Informację o zaangażowaniu Durczoka potwierdził Tomasz Matwiejczuk, rzecznik prasowy Polsatu. Według serwisu Wirtualne Media były szef "Faktów" TVN dostanie od października swój własny program publicystyczny w Polsat News, w którym o bieżących tematach społeczno-politycznych będzie rozmawiał z polityki i ekspertami. Program ma być emitowany w czwartki wieczorem.
"Potwierdzam informację o współpracy z Polsat News. Szczegóły wkrótce. Dziękuję wszystkim którzy trzymali kciuki. Do zobaczenia" – napisał na Twitterze dziennikarz.
W marcu br. Durczok, za porozumieniem stron, odszedł z TVN po serii publikacji tygodnika "Wprost", który napisał, że dziennikarz dopuścił się molestowania i mobbingu w pracy.
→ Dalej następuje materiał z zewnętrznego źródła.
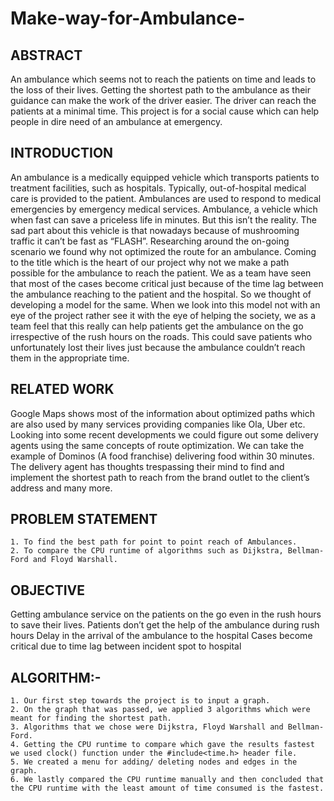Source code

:# Make-way-for-Ambulance-

## ABSTRACT ##

An ambulance which seems not to reach the patients on time and leads to the loss of their lives. 
Getting the shortest path to the ambulance as their guidance can make the work of the driver easier. The driver can reach the patients at a minimal time. 
This project is for a social cause which can help people in dire need of an ambulance at emergency.

## INTRODUCTION ##

An ambulance is a medically equipped vehicle which transports patients to treatment facilities, such as hospitals. Typically, out-of-hospital medical care is provided to the patient. Ambulances are used to respond to medical emergencies by emergency medical services.
Ambulance, a vehicle which when fast can save a priceless life in minutes. But this isn’t the reality. The sad part about this vehicle is that nowadays because of mushrooming traffic it can’t be fast as “FLASH”. Researching around the on-going scenario we found why not optimized the route for an ambulance. 
Coming to the title which is the heart of our project why not we make a path possible for the ambulance to reach the patient. We as a team have seen that most of the cases become critical just because of the time lag between the ambulance reaching to the patient and the hospital. So we thought of developing a model for the same.
When we look into this model not with an eye of the project rather see it with the eye of helping the society, we as a team feel that this really can help patients get the ambulance on the go irrespective of the rush hours on the roads. This could save patients who unfortunately lost their lives just because the ambulance couldn’t reach them in the appropriate time.

## RELATED WORK ## 


Google Maps shows most of the information about optimized paths which are also used by many services providing companies like Ola, Uber etc.
 Looking into some recent developments we could figure out some delivery agents using the same concepts of route optimization. 
We can take the example of Dominos (A food franchise) delivering food within 30 minutes. The delivery agent has thoughts trespassing their mind to find and implement the shortest path to reach from the brand outlet to the client’s address and many more.

## PROBLEM STATEMENT
    1. To find the best path for point to point reach of Ambulances.
    2. To compare the CPU runtime of algorithms such as Dijkstra, Bellman-Ford and Floyd Warshall.
    
## OBJECTIVE
Getting ambulance service on the patients on the go even in the rush hours to save their lives.
Patients don’t get the help of the ambulance during rush hours
Delay in the arrival of the ambulance to the hospital
Cases become critical due to time lag between incident spot to hospital

## ALGORITHM:-
    1. Our first step towards the project is to input a graph.
    2. On the graph that was passed, we applied 3 algorithms which were meant for finding the shortest path. 
    3. Algorithms that we chose were Dijkstra, Floyd Warshall and Bellman-Ford.
    4. Getting the CPU runtime to compare which gave the results fastest we used clock() function under the #include<time.h> header file.
    5. We created a menu for adding/ deleting nodes and edges in the graph.
    6. We lastly compared the CPU runtime manually and then concluded that the CPU runtime with the least amount of time consumed is the fastest.
    
   
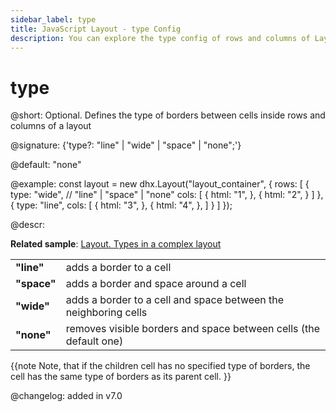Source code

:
 ```yaml
---
sidebar_label: type
title: JavaScript Layout - type Config 
description: You can explore the type config of rows and columns of Layout in the documentation of the DHTMLX JavaScript UI library. Browse developer guides and API reference, try out code examples and live demos, and download a free 30-day evaluation version of DHTMLX Suite.
---
```


# type

@short: Optional. Defines the type of borders between cells inside rows and columns of a layout

@signature: {'type?: "line" | "wide" | "space" | "none";'}

@default: "none"

@example:
const layout = new dhx.Layout("layout_container", {
    rows: [
        {
            type: "wide", // "line" | "space" | "none"
            cols: [
                {
                    html: "1",
                },
                {
                    html: "2",
                }
            ]
        },
        {
            type: "line",
            cols: [
                {
                    html: "3",
                },
                {
                    html: "4",
                },
            ]
        }
    ]
});

@descr:

**Related sample**: [Layout. Types in a complex layout](https://snippet.dhtmlx.com/w00fgl57)

<table>
    <tbody>
        <tr>
            <td><b>"line"</b></td>
            <td>adds a border to a cell</td>
        </tr>
        <tr>
            <td><b>"space"</b></td>
            <td>adds a border and space around a cell</td>
        </tr>
        <tr>
            <td><b>"wide"</b></td>
            <td>adds a border to a cell and space between the neighboring cells</td>
        </tr>
        <tr>
            <td><b>"none"</b></td>
            <td>removes visible borders and space between cells (the default one)</td>
        </tr>
    </tbody>
</table>

{{note Note, that if the children cell has no specified type of borders, the cell has the same type of borders as its parent cell. }}

@changelog: added in v7.0

[comment]: # (@related: layout/cell_configuration.md#setting-borders-for-cells)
Powołana w TVN specjalna komisja ustaliła, że narażone na mobbing lub molestowanie mogły być trzy osoby z redakcji programu. Gdy pełna treść raportu komisji wyciekła do mediów, okazało się, że Durczok dopuścił się wobec dwóch podlegających mu kobiet czynów noszących znamiona molestowania, a wobec czterech innych osób – mobbingu.
Dwa procesy
Po doniesieniach "Wprost" dziennikarz odpierał zarzuty i skierował sprawę do sądu, domagając się od wydawcy i dziennikarzy tygodnika aż 9 mln zł odszkodowania. W maju br. sąd pierwszej instancji orzekł, że "Wprost" ma przeprosić Durczoka i zapłacić mu 500 tys. zł. Wyrok nie jest prawomocny, a wydawca gazety od razu zapowiedział złożenie apelacji.
W związku z publikacjami "Wprost" na temat Durczoka toczą się dwa procesy. Pierwszy dotyczy artkułów pt. "Ukryta prawda" oraz "Nietykalny". Drugi – tekstu pt. "Kamil Durczok. Fakty po faktach", autorstwa Sylwestra Latkowskiego, Michała Majewskiego i Olgi Wasilewskiej. Dziennikarze napisali, że były szef "Faktów" TVN został przyłapany przez policję, gdy uciekał z mieszkania wynajmowanego przez jego znajomą, w którym znaleziono biały proszek i gadżety erotyczne.